REPUBLIKA.CO.ID,JAKARTA - Mantan panitera pengganti Mahkamah Konstitusi (MK), Zaenal Arifin Hoesein, diperiksa sebagai tersangka untuk pertama kalinya pada Senin (22/8). Zaenal Arifin pun mengakui telah membuat draf surat palsu MK tersebut.
"Kalau dikatakan Zaenal mendikte, iya, tapi dalam bentuk draf tapi tidak dikirim (ke KPU)," kata kuasa hukum Zaenal Arifin, Ahmad Rifai, yang ditemui di Mabes Polri, Jakarta, Senin (22/8).
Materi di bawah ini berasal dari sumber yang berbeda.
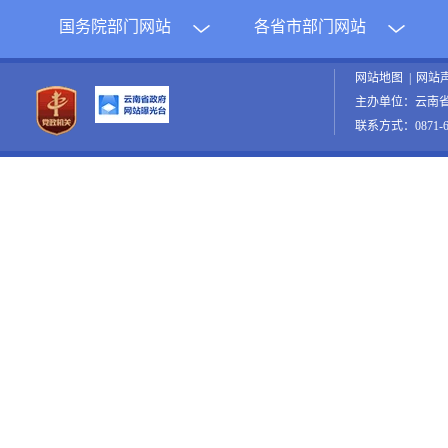
国务院部门网站
各省市部门网站
网站地图
|
网站
主办单位：云南
联系方式：0871-65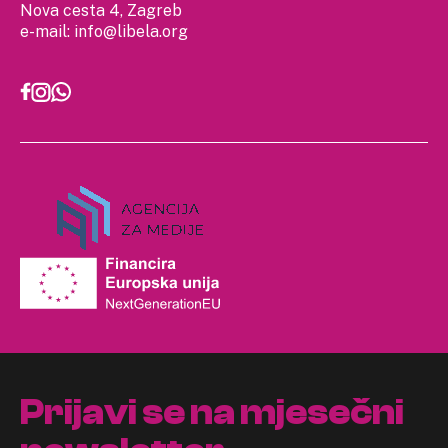
Nova cesta 4, Zagreb
e-mail:
info@libela.org
Prijavi se na mjesečni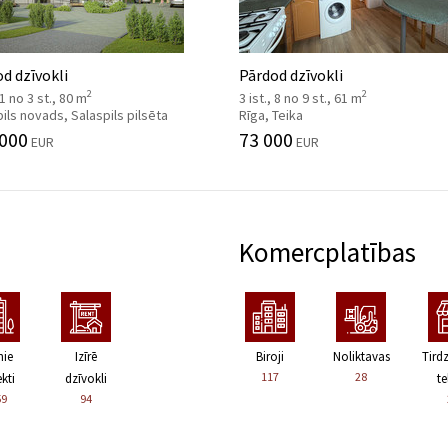
d dzīvokli
Pārdod dzīvokli
2
2
 1 no 3 st., 80 m
3 ist., 8 no 9 st., 61 m
ils novads, Salaspils pilsēta
Rīga, Teika
 000
73 000
EUR
EUR
Komercplatības
nie
Izīrē
Biroji
Noliktavas
Tird
117
28
kti
dzīvokli
te
59
94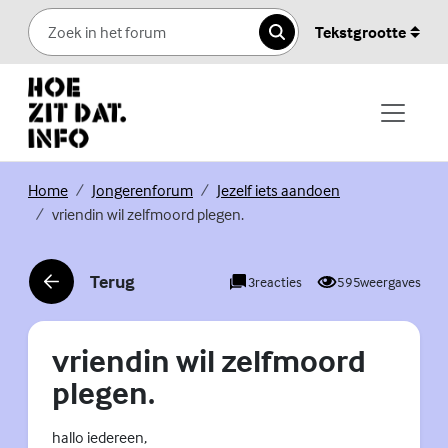
Skip to content
Tekstgrootte
Zoeken
(Externe link)
(Externe link)
(Externe link)
Home
Jongerenforum
Jezelf iets aandoen
vriendin wil zelfmoord plegen.
Terug
3
reacties
595
weergaves
(Externe link)
vriendin wil zelfmoord
plegen.
hallo iedereen,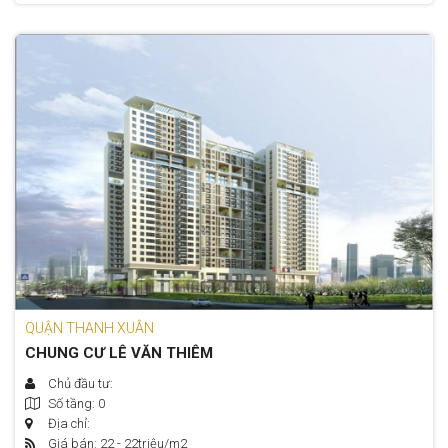
QUẬN THANH XUÂN
CHUNG CƯ LÊ VĂN THIÊM
Chủ đầu tư:
Số tầng: 0
Địa chỉ:
Giá bán: 22 - 22
triệu/m2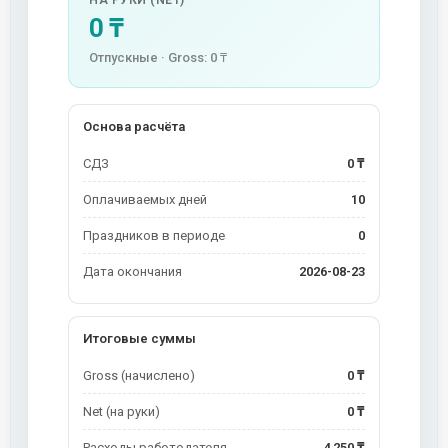
НА РУКИ (NET)
Июн 26
0 ₸
Отпускные · Gross: 0 ₸
Июл
26
Основа расчёта
СДЗ
0 ₸
Оплачиваемых дней
10
Праздников в периоде
0
Дата окончания
2026-08-23
Итоговые суммы
Gross (начислено)
0 ₸
Net (на руки)
0 ₸
Расходы работодателя
4 250 ₸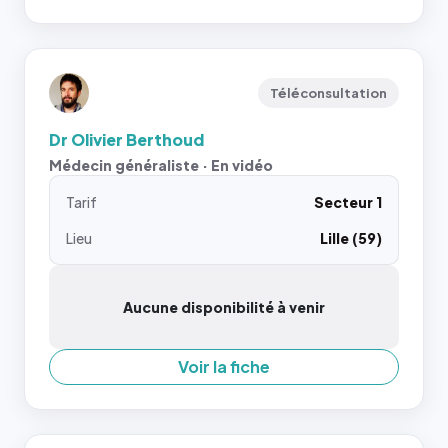
Téléconsultation
Dr Olivier Berthoud
Médecin généraliste · En vidéo
Tarif
Secteur 1
Lieu
Lille (59)
Aucune disponibilité à venir
Voir la fiche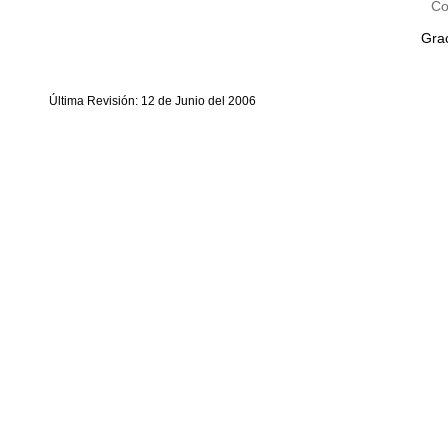
Co
Grac
Última Revisión: 12 de Junio del 2006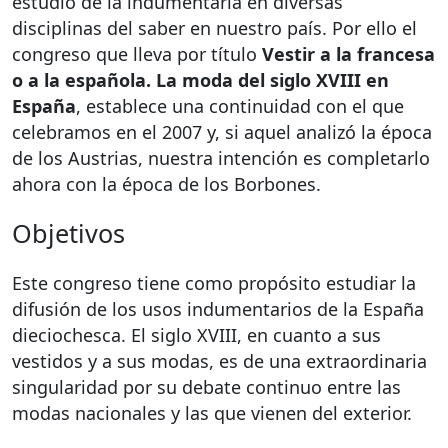
estudio de la indumentaria en diversas
disciplinas del saber en nuestro país. Por ello el
congreso que lleva por título
Vestir a la francesa
o a la española. La moda del siglo XVIII en
España
, establece una continuidad con el que
celebramos en el 2007 y, si aquel analizó la época
de los Austrias, nuestra intención es completarlo
ahora con la época de los Borbones.
Objetivos
Este congreso tiene como propósito estudiar la
difusión de los usos indumentarios de la España
dieciochesca. El siglo XVIII, en cuanto a sus
vestidos y a sus modas, es de una extraordinaria
singularidad por su debate continuo entre las
modas nacionales y las que vienen del exterior.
Zaenal mengakui draf itu memang mengarahkan dalam penambahan suara untuk Dewie Yasin Limpo. Namun, draf tersebut akan dikonsultasikan Zaenal Arifin kepada Ketua MK, Mahfud MD. Kemudian surat itu tidak jadi dibuat karena Ketua MK tidak ada dan lalu ditaruh di meja kerja Ketua MK.
Ahmad mengatakan Zaenal menunggu untuk mengkonsultasikan draf surat itu kepada Ketua MK pada tanggal 17 Agustus 2009. Karena itu, baru ada surat tertanggal 17 Agustus 2009.
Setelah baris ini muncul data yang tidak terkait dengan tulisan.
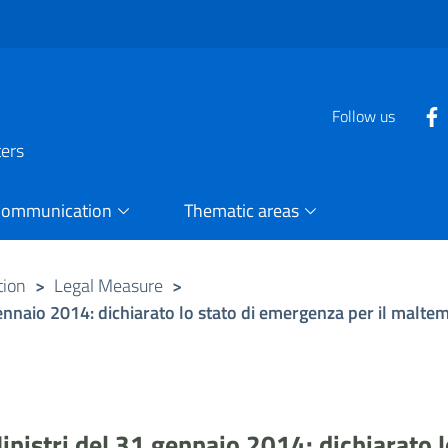
Follow us
ters
Communication
Thematic areas
tion
>
Legal Measure
>
gennaio 2014: dichiarato lo stato di emergenza per il malt
inistri del 31 gennaio 2014: dichiarato l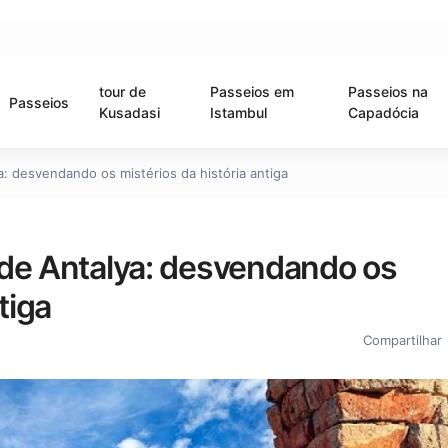
tour de
Passeios em
Passeios na
Passeios
Kusadasi
Istambul
Capadócia
: desvendando os mistérios da história antiga
 de Antalya: desvendando os
tiga
Compartilhar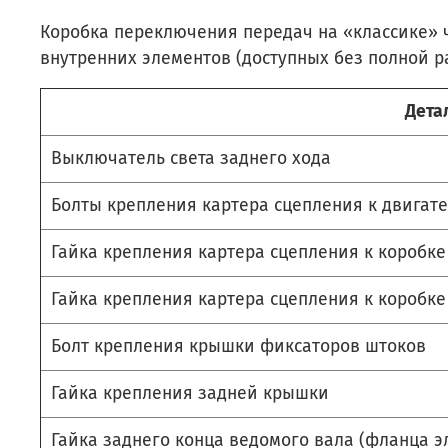
Коробка переключения передач на «классике» 
внутренних элементов (доступных без полной р
Дета
Выключатель света заднего хода
Болты крепления картера сцепления к двигат
Гайка крепления картера сцепления к коробке
Гайка крепления картера сцепления к коробке
Болт крепления крышки фиксаторов штоков
Гайка крепления задней крышки
Гайка заднего конца ведомого вала (фланца 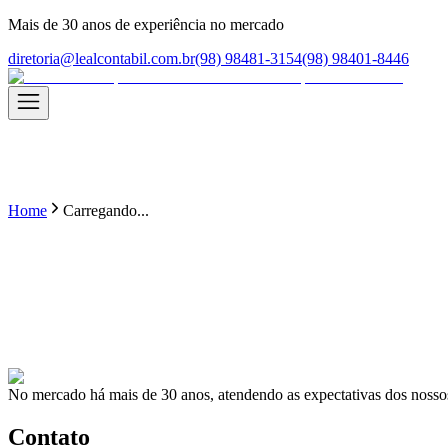
Mais de
30
anos de experiência no mercado
diretoria@lealcontabil.com.br
(98) 98481-3154
(98) 98401-8446
Home
Carregando...
No mercado há mais de
30
anos, atendendo as expectativas dos nossos
Contato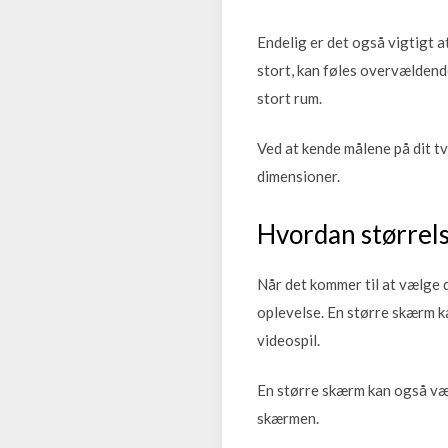
Endelig er det også vigtigt at
stort, kan føles overvældende i
stort rum.
Ved at kende målene på dit tv
dimensioner.
Hvordan størrels
Når det kommer til at vælge de
oplevelse. En større skærm ka
videospil.
En større skærm kan også vær
skærmen.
Ia pun menegaskan Zaenal tidak mengeluarkan surat tertanggal 14 Agustus 2009 yang merupakan surat palsu penjelasan MK kepada KPU nomor 112 yang seharusnya keluar pada 17 Agustus 2009. Zaenal juga mengaku tidak pernah menandatangani surat tertanggal 14 Agustus 2009.
"Zaenal katakan tidak pernah keluarkan surat pada 14 Agustus 2009, yang ada surat tanggal 17 Agustus 2009. Polisi harusnya mengusut siapa di balik keluarnya surat tanggal 14 Agustus 2009," kelitnya.
Saat ditanya dengan demikian Zaenal Arifin telah merencanakan untuk merubah surat asli, Ahmad berkelit hukum tidak bisa seperti itu. Ia malah mengatakan Zaenal seharusnya menjadi pihak yang dilindungi karena sebagai orang yang dirugikan.
"Sudah melaporkan dan dipalsukan tandatangannya, malah jadi tersangka. Jangan karena buktinya minim, jangan karena sangkaan yang tidak maksimal kemudian dilimpahkan ke Zaenal," tegasnya.